Talmudic literature contains a range of views when addressing sexual pleasure. These range from the positive to the negative.[1] The negative views evidently praise an ethic of asceticism with regard to sexual pleasure. In the words of Rabbi Aharon Lichtenstein, sexual intimacy is an area “which, historically, has been the subject of animated controversy within the world of religious thought: the symbol of unbridled lust, to some, and of quasi-mystical ecstasy, to others…its attendant denudation eradicating the line between the human and the bestial, on the one hand, while enabling maximal bonding, on the other…The topic has generated much discourse and elicited polar responses as well as an intermediate spectrum; and indeed it does not rest easily.”[2]
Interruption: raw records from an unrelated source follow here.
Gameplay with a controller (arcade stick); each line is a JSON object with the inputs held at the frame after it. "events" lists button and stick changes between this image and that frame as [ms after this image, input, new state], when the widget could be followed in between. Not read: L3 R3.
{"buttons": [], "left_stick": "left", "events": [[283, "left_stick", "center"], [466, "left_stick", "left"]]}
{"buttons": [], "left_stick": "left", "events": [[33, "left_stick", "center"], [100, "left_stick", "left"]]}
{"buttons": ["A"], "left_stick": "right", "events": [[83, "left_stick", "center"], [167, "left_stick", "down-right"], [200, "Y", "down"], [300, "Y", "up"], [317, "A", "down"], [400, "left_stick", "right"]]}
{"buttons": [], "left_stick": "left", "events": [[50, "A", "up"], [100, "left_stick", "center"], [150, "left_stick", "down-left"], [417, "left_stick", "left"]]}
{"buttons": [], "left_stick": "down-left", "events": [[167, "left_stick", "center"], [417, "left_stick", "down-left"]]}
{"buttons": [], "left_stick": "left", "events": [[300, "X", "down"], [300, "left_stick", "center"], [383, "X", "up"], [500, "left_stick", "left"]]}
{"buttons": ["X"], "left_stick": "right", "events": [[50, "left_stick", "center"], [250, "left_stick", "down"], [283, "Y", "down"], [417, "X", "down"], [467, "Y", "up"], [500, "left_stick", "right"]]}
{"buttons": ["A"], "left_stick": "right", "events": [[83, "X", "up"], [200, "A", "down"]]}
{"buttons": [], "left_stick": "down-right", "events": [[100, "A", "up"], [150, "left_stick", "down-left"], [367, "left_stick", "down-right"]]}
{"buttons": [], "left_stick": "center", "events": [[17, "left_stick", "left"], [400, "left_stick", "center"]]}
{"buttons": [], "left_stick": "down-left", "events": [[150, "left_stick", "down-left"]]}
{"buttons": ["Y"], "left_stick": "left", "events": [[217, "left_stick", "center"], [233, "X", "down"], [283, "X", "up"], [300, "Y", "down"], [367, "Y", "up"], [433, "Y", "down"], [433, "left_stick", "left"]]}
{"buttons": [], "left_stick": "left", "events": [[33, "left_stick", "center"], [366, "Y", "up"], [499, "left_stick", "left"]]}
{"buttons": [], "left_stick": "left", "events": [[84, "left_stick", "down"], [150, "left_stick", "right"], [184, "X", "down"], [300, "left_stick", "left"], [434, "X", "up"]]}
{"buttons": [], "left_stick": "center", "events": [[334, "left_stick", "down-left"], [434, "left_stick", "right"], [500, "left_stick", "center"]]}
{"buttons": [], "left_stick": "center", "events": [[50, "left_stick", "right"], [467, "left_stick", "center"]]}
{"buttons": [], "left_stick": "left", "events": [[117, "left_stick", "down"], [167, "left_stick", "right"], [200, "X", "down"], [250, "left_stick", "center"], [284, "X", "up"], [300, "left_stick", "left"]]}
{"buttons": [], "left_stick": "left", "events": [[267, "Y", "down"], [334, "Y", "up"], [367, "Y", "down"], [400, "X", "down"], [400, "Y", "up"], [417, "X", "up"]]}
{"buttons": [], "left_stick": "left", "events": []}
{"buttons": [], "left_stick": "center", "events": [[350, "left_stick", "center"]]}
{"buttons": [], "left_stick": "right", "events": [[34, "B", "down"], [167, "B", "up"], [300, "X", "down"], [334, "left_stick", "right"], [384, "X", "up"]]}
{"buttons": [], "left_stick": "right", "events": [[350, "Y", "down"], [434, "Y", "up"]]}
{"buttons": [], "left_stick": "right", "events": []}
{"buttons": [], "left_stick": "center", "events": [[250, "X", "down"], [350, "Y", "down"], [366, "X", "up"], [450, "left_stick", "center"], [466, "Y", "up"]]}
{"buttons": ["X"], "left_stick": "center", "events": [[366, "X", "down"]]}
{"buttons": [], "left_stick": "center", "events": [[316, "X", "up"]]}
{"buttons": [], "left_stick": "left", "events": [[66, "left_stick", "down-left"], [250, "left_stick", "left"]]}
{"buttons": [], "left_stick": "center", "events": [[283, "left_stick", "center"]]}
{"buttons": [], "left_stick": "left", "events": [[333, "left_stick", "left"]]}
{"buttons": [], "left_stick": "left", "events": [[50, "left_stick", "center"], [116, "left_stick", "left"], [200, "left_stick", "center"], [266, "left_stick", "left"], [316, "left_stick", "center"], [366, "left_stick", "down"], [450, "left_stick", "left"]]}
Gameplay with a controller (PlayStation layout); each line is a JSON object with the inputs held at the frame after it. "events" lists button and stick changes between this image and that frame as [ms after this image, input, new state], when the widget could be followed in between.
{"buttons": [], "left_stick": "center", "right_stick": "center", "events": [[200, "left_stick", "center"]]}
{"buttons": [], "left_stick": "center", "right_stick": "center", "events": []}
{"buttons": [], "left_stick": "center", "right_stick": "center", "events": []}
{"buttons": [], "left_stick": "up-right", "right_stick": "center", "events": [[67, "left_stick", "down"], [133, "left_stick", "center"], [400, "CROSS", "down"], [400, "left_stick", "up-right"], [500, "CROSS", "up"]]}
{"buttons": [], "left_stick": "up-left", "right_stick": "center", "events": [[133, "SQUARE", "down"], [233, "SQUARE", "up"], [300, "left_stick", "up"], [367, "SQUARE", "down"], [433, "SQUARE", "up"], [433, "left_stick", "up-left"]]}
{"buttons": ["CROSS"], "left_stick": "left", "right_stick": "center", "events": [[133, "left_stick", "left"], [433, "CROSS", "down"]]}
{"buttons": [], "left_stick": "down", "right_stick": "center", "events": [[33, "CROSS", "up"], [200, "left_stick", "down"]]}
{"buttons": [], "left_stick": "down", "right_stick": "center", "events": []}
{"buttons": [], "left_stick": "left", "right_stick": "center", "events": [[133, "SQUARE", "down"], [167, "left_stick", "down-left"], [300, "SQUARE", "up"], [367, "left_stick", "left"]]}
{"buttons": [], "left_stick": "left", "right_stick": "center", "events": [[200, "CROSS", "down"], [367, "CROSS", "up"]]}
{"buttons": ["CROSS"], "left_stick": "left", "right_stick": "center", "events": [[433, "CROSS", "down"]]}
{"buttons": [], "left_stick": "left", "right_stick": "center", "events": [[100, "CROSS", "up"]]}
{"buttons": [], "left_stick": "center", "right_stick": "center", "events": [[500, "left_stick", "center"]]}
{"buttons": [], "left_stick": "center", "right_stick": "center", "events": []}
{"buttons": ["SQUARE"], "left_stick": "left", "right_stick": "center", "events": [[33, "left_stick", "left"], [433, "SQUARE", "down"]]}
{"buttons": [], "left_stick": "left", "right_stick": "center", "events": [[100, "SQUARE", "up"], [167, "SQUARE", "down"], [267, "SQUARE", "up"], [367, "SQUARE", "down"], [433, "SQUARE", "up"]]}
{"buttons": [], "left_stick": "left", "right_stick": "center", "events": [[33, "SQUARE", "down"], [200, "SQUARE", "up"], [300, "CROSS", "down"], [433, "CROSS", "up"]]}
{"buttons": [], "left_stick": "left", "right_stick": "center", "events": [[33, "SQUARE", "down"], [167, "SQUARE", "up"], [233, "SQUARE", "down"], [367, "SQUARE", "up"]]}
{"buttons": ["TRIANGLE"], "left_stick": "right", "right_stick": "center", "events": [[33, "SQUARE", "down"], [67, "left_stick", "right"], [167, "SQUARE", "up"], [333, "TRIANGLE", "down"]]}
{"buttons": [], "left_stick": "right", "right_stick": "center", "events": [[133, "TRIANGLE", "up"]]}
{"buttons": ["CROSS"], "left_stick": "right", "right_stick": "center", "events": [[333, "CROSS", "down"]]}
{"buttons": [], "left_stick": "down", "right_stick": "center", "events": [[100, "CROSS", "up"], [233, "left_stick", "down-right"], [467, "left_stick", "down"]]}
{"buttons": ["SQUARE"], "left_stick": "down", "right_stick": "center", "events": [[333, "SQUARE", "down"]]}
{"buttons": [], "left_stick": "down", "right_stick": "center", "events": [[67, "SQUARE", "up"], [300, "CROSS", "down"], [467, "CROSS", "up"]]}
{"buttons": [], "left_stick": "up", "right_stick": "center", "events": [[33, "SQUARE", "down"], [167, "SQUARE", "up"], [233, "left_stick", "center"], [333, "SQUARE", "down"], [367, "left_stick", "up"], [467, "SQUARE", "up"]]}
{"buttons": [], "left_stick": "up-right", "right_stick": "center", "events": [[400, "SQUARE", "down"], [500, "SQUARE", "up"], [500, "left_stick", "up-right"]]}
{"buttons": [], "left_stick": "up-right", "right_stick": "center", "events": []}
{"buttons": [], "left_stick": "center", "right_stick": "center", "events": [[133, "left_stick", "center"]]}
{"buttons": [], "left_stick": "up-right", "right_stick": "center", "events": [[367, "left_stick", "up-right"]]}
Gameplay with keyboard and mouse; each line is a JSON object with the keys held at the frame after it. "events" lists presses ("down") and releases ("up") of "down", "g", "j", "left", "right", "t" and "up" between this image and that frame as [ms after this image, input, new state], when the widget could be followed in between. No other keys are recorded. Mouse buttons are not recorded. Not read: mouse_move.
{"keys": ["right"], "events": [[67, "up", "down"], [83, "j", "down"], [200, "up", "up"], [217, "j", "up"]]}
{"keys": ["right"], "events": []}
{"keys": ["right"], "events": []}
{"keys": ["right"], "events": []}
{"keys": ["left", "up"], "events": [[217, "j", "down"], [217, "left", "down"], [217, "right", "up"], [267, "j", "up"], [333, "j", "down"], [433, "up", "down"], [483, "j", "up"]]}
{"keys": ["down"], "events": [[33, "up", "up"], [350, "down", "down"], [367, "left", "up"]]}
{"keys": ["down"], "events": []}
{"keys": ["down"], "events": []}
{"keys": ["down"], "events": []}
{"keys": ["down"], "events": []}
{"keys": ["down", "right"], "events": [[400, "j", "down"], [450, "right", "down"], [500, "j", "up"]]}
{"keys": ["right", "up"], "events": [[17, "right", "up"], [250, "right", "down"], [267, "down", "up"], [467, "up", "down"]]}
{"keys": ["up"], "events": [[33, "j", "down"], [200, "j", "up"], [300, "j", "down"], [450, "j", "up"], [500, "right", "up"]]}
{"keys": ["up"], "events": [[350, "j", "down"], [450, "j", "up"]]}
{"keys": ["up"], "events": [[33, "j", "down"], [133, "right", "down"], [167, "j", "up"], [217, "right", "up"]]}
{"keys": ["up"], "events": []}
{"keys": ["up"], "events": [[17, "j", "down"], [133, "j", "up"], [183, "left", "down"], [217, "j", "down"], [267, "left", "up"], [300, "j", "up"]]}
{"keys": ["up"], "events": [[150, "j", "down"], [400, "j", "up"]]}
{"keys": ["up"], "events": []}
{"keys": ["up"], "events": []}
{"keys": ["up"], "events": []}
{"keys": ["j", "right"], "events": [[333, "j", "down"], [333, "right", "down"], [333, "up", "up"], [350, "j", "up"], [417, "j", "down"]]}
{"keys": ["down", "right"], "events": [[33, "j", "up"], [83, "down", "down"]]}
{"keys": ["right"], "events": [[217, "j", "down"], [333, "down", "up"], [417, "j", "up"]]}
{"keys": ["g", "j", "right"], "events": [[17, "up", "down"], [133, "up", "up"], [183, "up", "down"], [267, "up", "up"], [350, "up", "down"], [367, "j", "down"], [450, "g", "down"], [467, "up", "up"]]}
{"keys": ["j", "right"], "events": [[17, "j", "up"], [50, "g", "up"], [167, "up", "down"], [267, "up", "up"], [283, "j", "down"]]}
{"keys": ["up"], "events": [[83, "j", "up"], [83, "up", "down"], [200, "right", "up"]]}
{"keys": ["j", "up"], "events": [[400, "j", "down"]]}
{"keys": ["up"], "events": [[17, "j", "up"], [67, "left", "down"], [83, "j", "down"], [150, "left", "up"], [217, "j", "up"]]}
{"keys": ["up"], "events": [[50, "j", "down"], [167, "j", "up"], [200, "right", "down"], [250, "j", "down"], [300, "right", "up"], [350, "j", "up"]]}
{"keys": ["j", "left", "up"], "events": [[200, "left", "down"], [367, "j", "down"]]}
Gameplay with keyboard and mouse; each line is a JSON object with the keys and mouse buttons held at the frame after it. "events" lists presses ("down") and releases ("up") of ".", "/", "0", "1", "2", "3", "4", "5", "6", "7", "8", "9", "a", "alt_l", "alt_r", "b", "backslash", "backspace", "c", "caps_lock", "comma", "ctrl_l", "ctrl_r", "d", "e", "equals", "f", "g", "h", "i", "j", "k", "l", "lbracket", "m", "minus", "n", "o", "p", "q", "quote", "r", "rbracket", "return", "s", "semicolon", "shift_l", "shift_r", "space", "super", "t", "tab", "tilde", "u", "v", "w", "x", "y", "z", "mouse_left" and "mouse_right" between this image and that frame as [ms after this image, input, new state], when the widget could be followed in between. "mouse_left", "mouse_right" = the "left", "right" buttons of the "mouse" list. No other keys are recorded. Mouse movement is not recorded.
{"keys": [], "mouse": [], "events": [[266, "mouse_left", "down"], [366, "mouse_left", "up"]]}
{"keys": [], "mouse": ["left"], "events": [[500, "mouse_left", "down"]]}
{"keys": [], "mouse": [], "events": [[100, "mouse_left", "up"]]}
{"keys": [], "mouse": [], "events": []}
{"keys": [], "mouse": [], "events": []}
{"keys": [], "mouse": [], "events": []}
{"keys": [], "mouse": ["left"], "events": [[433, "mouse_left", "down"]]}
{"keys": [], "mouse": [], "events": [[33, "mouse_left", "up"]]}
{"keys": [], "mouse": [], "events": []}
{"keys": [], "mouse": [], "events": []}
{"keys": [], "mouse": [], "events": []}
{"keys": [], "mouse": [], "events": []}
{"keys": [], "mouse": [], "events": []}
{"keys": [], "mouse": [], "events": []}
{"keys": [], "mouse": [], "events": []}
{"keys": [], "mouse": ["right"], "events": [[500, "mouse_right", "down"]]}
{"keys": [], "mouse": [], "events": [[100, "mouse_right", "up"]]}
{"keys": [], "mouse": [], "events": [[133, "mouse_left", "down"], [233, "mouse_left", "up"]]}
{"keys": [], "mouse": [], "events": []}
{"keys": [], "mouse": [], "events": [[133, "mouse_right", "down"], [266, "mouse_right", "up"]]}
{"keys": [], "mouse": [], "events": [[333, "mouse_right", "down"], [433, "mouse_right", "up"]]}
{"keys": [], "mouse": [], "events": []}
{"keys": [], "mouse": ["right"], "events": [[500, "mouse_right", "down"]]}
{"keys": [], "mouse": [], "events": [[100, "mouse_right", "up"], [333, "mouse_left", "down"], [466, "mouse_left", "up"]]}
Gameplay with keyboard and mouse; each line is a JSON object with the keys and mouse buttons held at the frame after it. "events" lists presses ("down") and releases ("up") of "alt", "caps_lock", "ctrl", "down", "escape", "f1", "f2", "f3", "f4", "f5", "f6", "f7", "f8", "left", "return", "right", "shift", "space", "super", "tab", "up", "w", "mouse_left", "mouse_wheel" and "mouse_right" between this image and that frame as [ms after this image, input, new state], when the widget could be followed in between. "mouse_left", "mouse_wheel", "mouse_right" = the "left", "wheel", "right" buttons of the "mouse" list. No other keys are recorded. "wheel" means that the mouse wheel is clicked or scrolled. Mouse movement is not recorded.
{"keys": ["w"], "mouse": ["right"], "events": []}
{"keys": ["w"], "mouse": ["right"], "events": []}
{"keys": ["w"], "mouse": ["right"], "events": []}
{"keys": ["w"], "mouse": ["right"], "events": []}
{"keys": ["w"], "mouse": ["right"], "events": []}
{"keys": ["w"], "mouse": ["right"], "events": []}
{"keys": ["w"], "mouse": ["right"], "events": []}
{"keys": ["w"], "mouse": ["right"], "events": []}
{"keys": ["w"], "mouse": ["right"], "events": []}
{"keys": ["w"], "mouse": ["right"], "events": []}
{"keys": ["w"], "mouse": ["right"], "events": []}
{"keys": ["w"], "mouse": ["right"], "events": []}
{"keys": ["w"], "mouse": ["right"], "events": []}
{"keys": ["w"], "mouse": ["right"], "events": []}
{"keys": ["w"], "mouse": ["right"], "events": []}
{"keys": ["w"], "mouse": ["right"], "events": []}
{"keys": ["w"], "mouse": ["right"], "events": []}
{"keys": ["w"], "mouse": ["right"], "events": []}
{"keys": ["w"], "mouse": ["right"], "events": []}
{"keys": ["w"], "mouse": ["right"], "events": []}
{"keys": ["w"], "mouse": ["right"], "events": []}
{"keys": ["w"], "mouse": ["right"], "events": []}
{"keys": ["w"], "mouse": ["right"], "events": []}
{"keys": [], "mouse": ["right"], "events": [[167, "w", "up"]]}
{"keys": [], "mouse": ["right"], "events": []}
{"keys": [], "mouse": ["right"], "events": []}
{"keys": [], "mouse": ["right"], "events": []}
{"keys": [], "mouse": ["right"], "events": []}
The concept of asceticism is a recurring theme in various contexts within Masoretic literature. However, it’s notable that the notion of sexual asceticism is especially intertwined with the realm of angels.[3] Angels are depicted as imparting guidance to rabbinic figures regarding the significance of sexual asceticism (for example, Nedarim 20a-b, Masekhet Kallah 9, and Kallah Rabbati 1:13-14). We suggest that sugyot about sexuality that include an angelic trope endorse sexual pleasure as the recommended approach to marital intimacy, while also acknowledging that sexual asceticism may hold some value for certain individuals.

Angel Motifs in the Talmud
Angelic motifs are prevalent throughout Talmudic literature.[4] Angels often serve as foils to eventually accepted rabbinic positions, exemplified especially by Shabbat 88b-89a. Rabbi Yehoshua ben Levi relates that when Moshe Rabbeinu went to receive the Torah, the angels questioned why it was being given to humans. Moses humorously responds by highlighting the distinctions between humans and angels. He points out that Bnei Yisrael were in Egypt and not angels; angels, by nature, do not require rest on Shabbat, nor do they have parents. His rhetorical questions effectively illustrate that humans should be the recipients of the Torah.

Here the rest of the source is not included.